### [Exercise brief]
Pull each line holding "including" out of the entries below.

### [Saved entries]

■ ■ ■ ■ ■

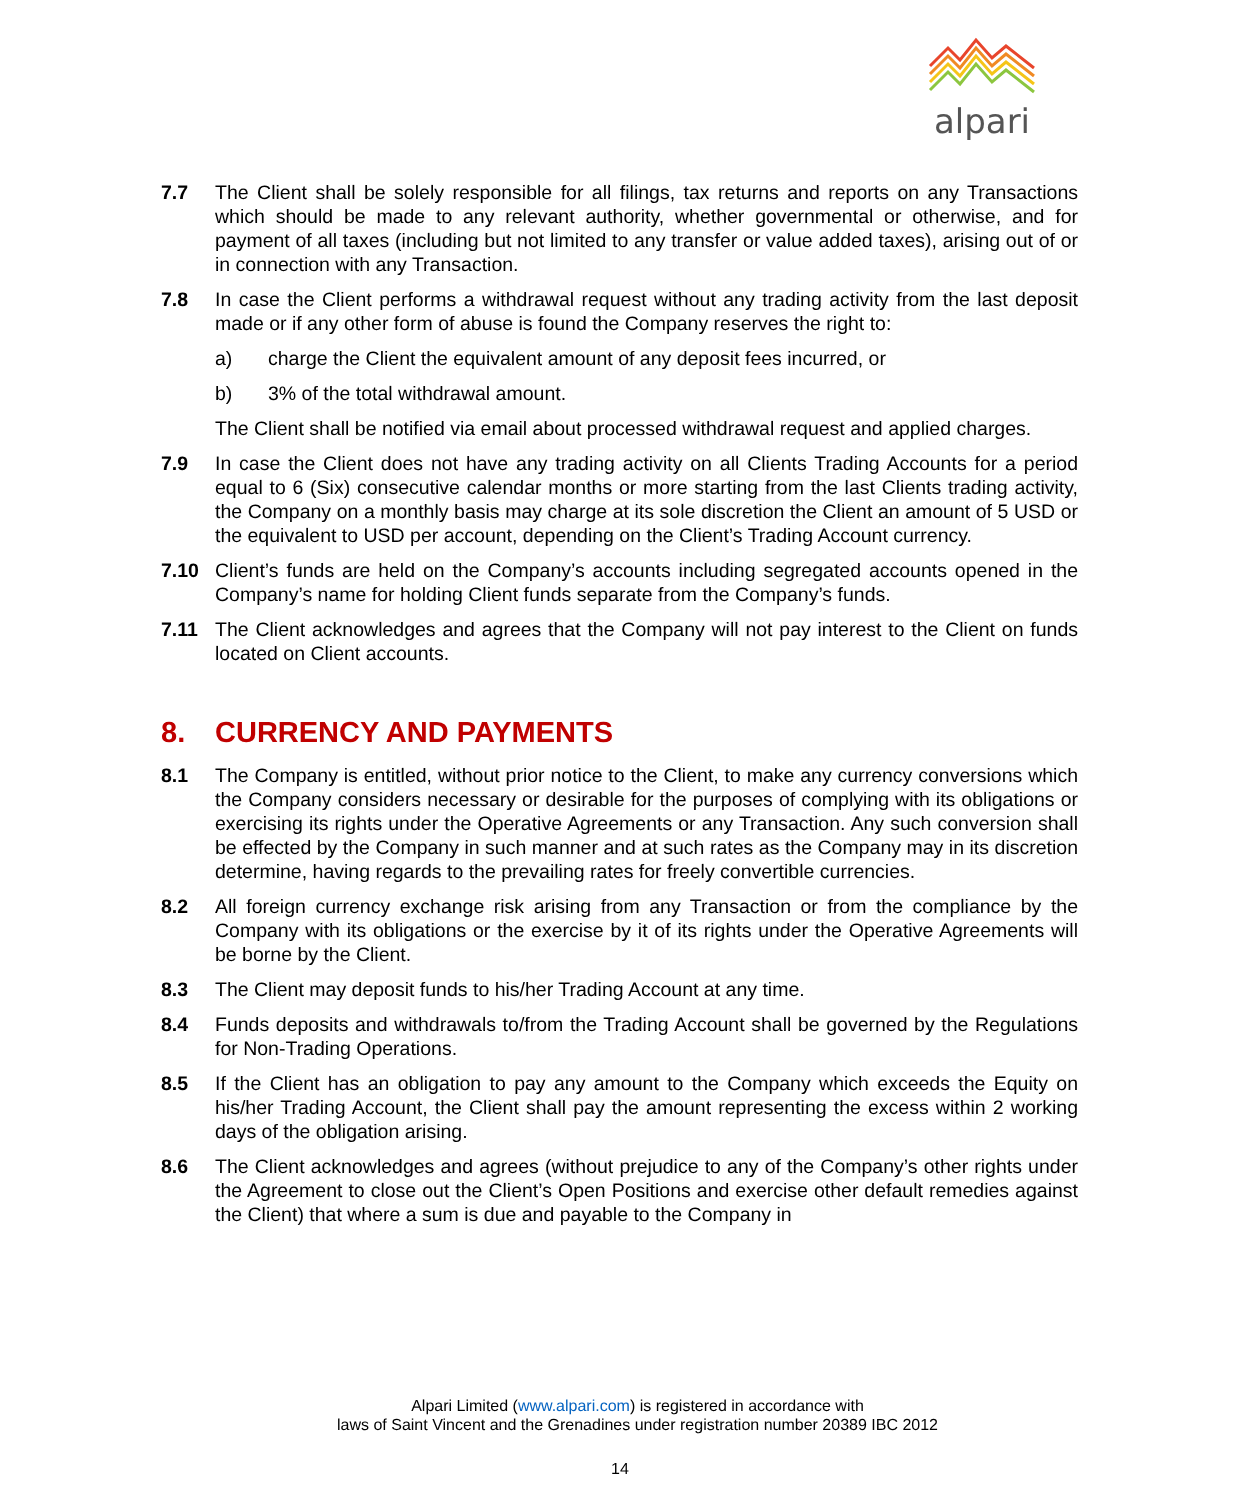alpari
7.7 The Client shall be solely responsible for all filings, tax returns and reports on any Transactions which should be made to any relevant authority, whether governmental or otherwise, and for payment of all taxes (including but not limited to any transfer or value added taxes), arising out of or in connection with any Transaction.
7.8 In case the Client performs a withdrawal request without any trading activity from the last deposit made or if any other form of abuse is found the Company reserves the right to:
a) charge the Client the equivalent amount of any deposit fees incurred, or
b) 3% of the total withdrawal amount.
The Client shall be notified via email about processed withdrawal request and applied charges.
7.9 In case the Client does not have any trading activity on all Clients Trading Accounts for a period equal to 6 (Six) consecutive calendar months or more starting from the last Clients trading activity, the Company on a monthly basis may charge at its sole discretion the Client an amount of 5 USD or the equivalent to USD per account, depending on the Client’s Trading Account currency.
7.10 Client’s funds are held on the Company’s accounts including segregated accounts opened in the Company’s name for holding Client funds separate from the Company’s funds.
7.11 The Client acknowledges and agrees that the Company will not pay interest to the Client on funds located on Client accounts.
8. CURRENCY AND PAYMENTS
8.1 The Company is entitled, without prior notice to the Client, to make any currency conversions which the Company considers necessary or desirable for the purposes of complying with its obligations or exercising its rights under the Operative Agreements or any Transaction. Any such conversion shall be effected by the Company in such manner and at such rates as the Company may in its discretion determine, having regards to the prevailing rates for freely convertible currencies.
8.2 All foreign currency exchange risk arising from any Transaction or from the compliance by the Company with its obligations or the exercise by it of its rights under the Operative Agreements will be borne by the Client.
8.3 The Client may deposit funds to his/her Trading Account at any time.
8.4 Funds deposits and withdrawals to/from the Trading Account shall be governed by the Regulations for Non-Trading Operations.
8.5 If the Client has an obligation to pay any amount to the Company which exceeds the Equity on his/her Trading Account, the Client shall pay the amount representing the excess within 2 working days of the obligation arising.
8.6 The Client acknowledges and agrees (without prejudice to any of the Company’s other rights under the Agreement to close out the Client’s Open Positions and exercise other default remedies against the Client) that where a sum is due and payable to the Company in
Alpari Limited (www.alpari.com) is registered in accordance with
laws of Saint Vincent and the Grenadines under registration number 20389 IBC 2012
14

■ ■ ■ ■ ■

### [Exercise answer]
7.7 The Client shall be solely responsible for all filings, tax returns and reports on any Transactions which should be made to any relevant authority, whether governmental or otherwise, and for payment of all taxes (including but not limited to any transfer or value added taxes), arising out of or in connection with any Transaction.
7.10 Client’s funds are held on the Company’s accounts including segregated accounts opened in the Company’s name for holding Client funds separate from the Company’s funds.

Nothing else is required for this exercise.